For part of your assessment of this unit, respond in 3-5 sentences to each of the following essential questions from our lesson and post to the blog:

Egyptian Poetry

o EQ: What does poetry offer the study of Ancient Egypt that biographies and historical accounts cannot?

o EQ: The fact that these Ancient Egyptian poems discuss the nature of love – probably still the most pervasive topic in poetry today – says what about the nature of poetry in general?

Cairo Readings

o EQ: What does this memoir/ vignette have to say about the passing of time/ life?

o EQ: What were fond details about the Cairo he remembers?
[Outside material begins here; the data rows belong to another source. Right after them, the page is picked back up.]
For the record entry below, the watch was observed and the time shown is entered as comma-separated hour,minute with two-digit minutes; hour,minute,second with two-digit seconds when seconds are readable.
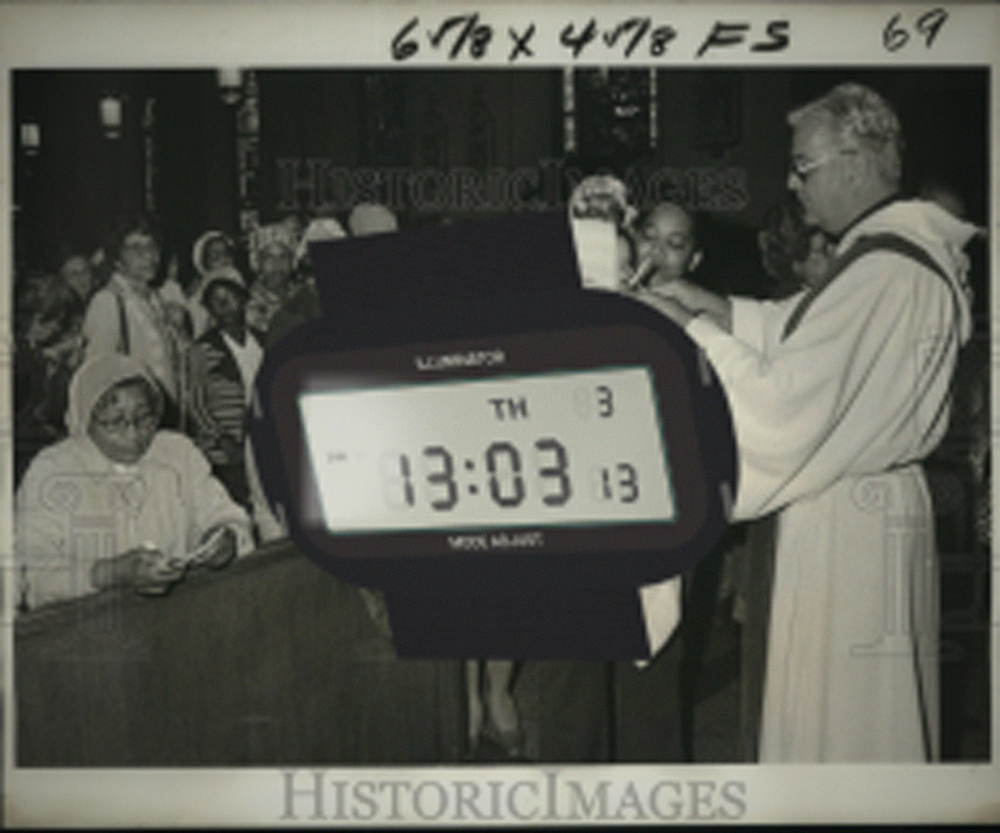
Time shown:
13,03,13
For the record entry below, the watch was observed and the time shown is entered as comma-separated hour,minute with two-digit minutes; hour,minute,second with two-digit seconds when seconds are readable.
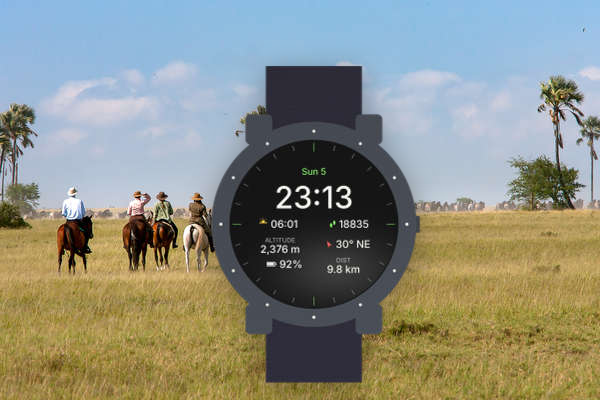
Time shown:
23,13
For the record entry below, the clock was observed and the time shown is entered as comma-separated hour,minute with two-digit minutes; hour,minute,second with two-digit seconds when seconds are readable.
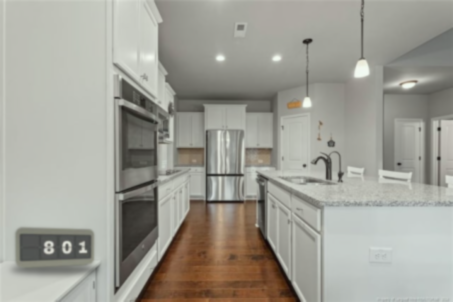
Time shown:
8,01
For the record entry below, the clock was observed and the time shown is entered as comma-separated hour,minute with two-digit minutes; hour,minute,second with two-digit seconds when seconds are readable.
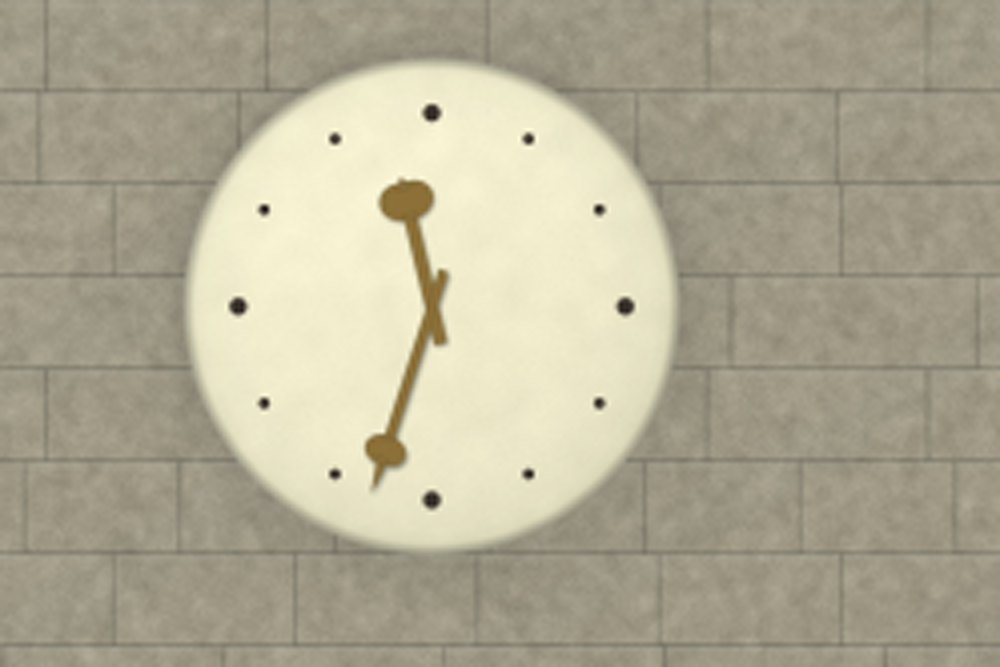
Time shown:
11,33
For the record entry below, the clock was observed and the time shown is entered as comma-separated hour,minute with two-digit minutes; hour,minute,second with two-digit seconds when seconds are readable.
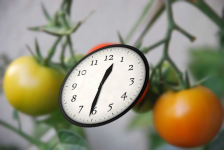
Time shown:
12,31
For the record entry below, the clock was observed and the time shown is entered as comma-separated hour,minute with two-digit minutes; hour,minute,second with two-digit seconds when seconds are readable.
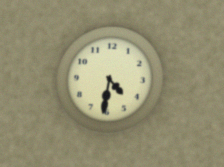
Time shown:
4,31
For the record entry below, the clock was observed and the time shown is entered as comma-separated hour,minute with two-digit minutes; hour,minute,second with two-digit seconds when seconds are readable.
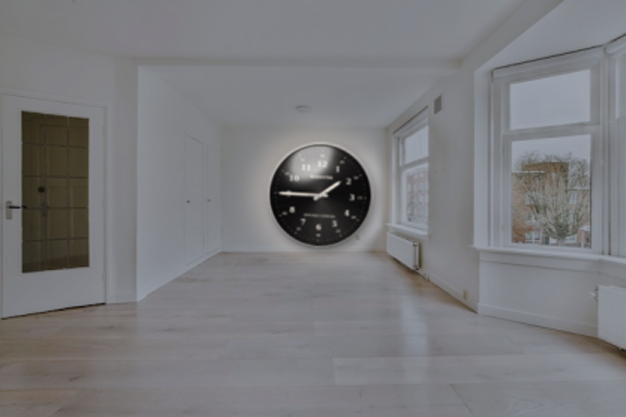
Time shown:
1,45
What were details about the modern Cairo he is experiencing as an old man?

o EQ: Compare “Half a Day” to excerpts from the NY Times article – do they depict the same “modern Cairo”?

Lesson Standards

ELAWLRL1.a – Language and style

ELAWLRL1.c
Relates identified elements in fiction to theme or underlying meaning.

ELAWLRL1.d
Analyzes the influence of mythic, traditional, or classical literature on works of world literature.

ELAWLRL1.e
Analyzes and compares style and language across significant cross-cultural literary works.

ELAWLRL1.c
Analyzes, evaluates, and applies knowledge of the ways authors from different cultures use language, style, syntax, and rhetorical strategies for specific purposes in nonfiction works.

ELAWLRL1.c
Identifies and responds to poetic forms specific to particular cultures.

ELAWLRL1.a
Identifies, responds to, and analyzes the effects of diction, syntax, sound, form, figurative language, and structure of poems as these elements relate to meaning.

ELAWLRL2.a
Applies knowledge of the concept that the theme or meaning of a selection represents a universal view or comment on life or society and provides support from the text for the identified theme.

ELAWLRL3.a
Relates a literary work to primary source documents of its liteary period or historical setting.

ELAWLRL3.d
Analyzes a variety of cross-cultural works representing different genres within the same specific time period in order to identify types of discourse

ELAWLRL4.b
Draws comparisons between specific incidents in a text and broader themes that illustrate the writer’s important beliefs of generalizations about life or culturally specific beliefs or generalizations about life.